Hi Sheri, I sent you a message.

Angelle said...

I too came upon your blog by accident, or maybe not. You have a great voice of reason. I drank the koolaid on adoption. Now I know better.

I am in reunion for 6 months, it is going slow but well. At least I sort of feel at peace.

Thinking Mama said...

You know, Robin, I can feel your pain. I've backed off a bit from trying to convince everyone that adoption is wrong and horrid. But what I feel about adoption is a part of everything I do, whether it is overtly stated or not.

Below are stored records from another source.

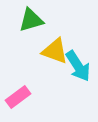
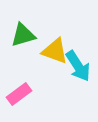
green triangle: moved 8 px left, 15 px down
pink rectangle: moved 1 px right, 3 px up
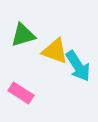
pink rectangle: moved 2 px right, 1 px up; rotated 70 degrees clockwise
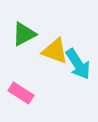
green triangle: moved 1 px right, 1 px up; rotated 12 degrees counterclockwise
cyan arrow: moved 2 px up
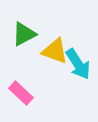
pink rectangle: rotated 10 degrees clockwise
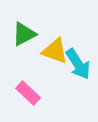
pink rectangle: moved 7 px right
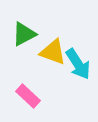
yellow triangle: moved 2 px left, 1 px down
pink rectangle: moved 3 px down
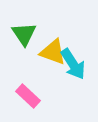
green triangle: rotated 36 degrees counterclockwise
cyan arrow: moved 5 px left
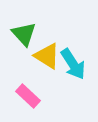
green triangle: rotated 8 degrees counterclockwise
yellow triangle: moved 6 px left, 4 px down; rotated 12 degrees clockwise
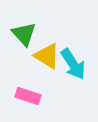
pink rectangle: rotated 25 degrees counterclockwise
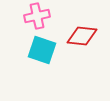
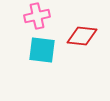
cyan square: rotated 12 degrees counterclockwise
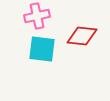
cyan square: moved 1 px up
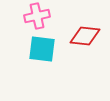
red diamond: moved 3 px right
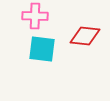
pink cross: moved 2 px left; rotated 15 degrees clockwise
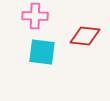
cyan square: moved 3 px down
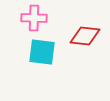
pink cross: moved 1 px left, 2 px down
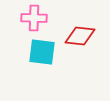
red diamond: moved 5 px left
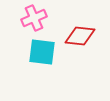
pink cross: rotated 25 degrees counterclockwise
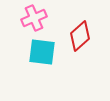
red diamond: rotated 48 degrees counterclockwise
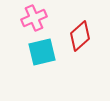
cyan square: rotated 20 degrees counterclockwise
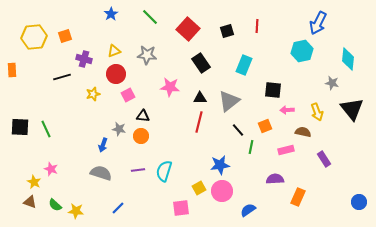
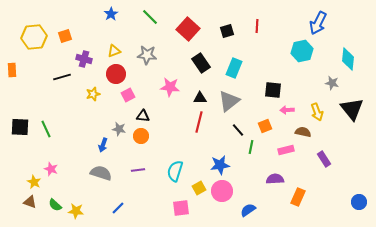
cyan rectangle at (244, 65): moved 10 px left, 3 px down
cyan semicircle at (164, 171): moved 11 px right
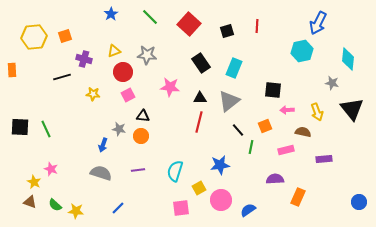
red square at (188, 29): moved 1 px right, 5 px up
red circle at (116, 74): moved 7 px right, 2 px up
yellow star at (93, 94): rotated 24 degrees clockwise
purple rectangle at (324, 159): rotated 63 degrees counterclockwise
pink circle at (222, 191): moved 1 px left, 9 px down
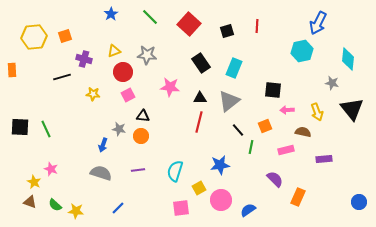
purple semicircle at (275, 179): rotated 48 degrees clockwise
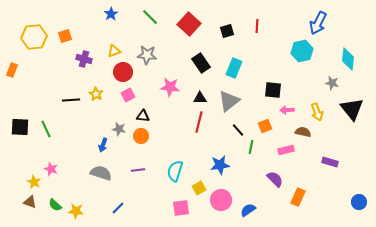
orange rectangle at (12, 70): rotated 24 degrees clockwise
black line at (62, 77): moved 9 px right, 23 px down; rotated 12 degrees clockwise
yellow star at (93, 94): moved 3 px right; rotated 24 degrees clockwise
purple rectangle at (324, 159): moved 6 px right, 3 px down; rotated 21 degrees clockwise
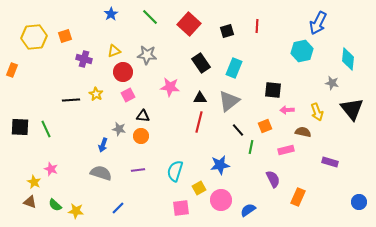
purple semicircle at (275, 179): moved 2 px left; rotated 18 degrees clockwise
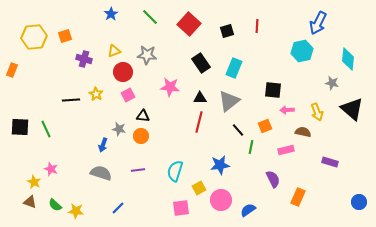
black triangle at (352, 109): rotated 10 degrees counterclockwise
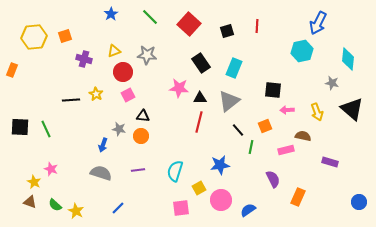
pink star at (170, 87): moved 9 px right, 1 px down
brown semicircle at (303, 132): moved 4 px down
yellow star at (76, 211): rotated 21 degrees clockwise
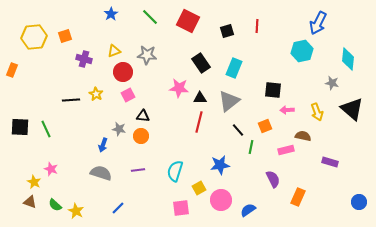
red square at (189, 24): moved 1 px left, 3 px up; rotated 15 degrees counterclockwise
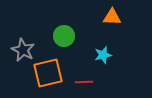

As much as I love the place where I grew up, people look at me as my adopters' daughter, even though I'm not. Also, I would like to live where my mother lives, but that's hard too because I didn't grow up there and don't have the same familiarity with the place as if I had grown up there. So, I moved 3,000 miles or so away from my real and adoptive families so that I can be who I really am. One thing that adoption does is to make really awkward social situations.
I can't help but wonder if social wreckers had this in mind when they were so busy separating mothers and children. My guess is that they had no clue that we would rise up and that their little experiment would fail. Then again, they, like the Nazis, may have just been following orders.

Robin said...

"Then again, they, like the Nazis, may have just been following orders."

That could be, TM, but I think I remember seeing too many of them enjoying the power and the self-assumed right to make moral judgments on us to think they are entirely just hired help. But then, neither were the Nazi torturers.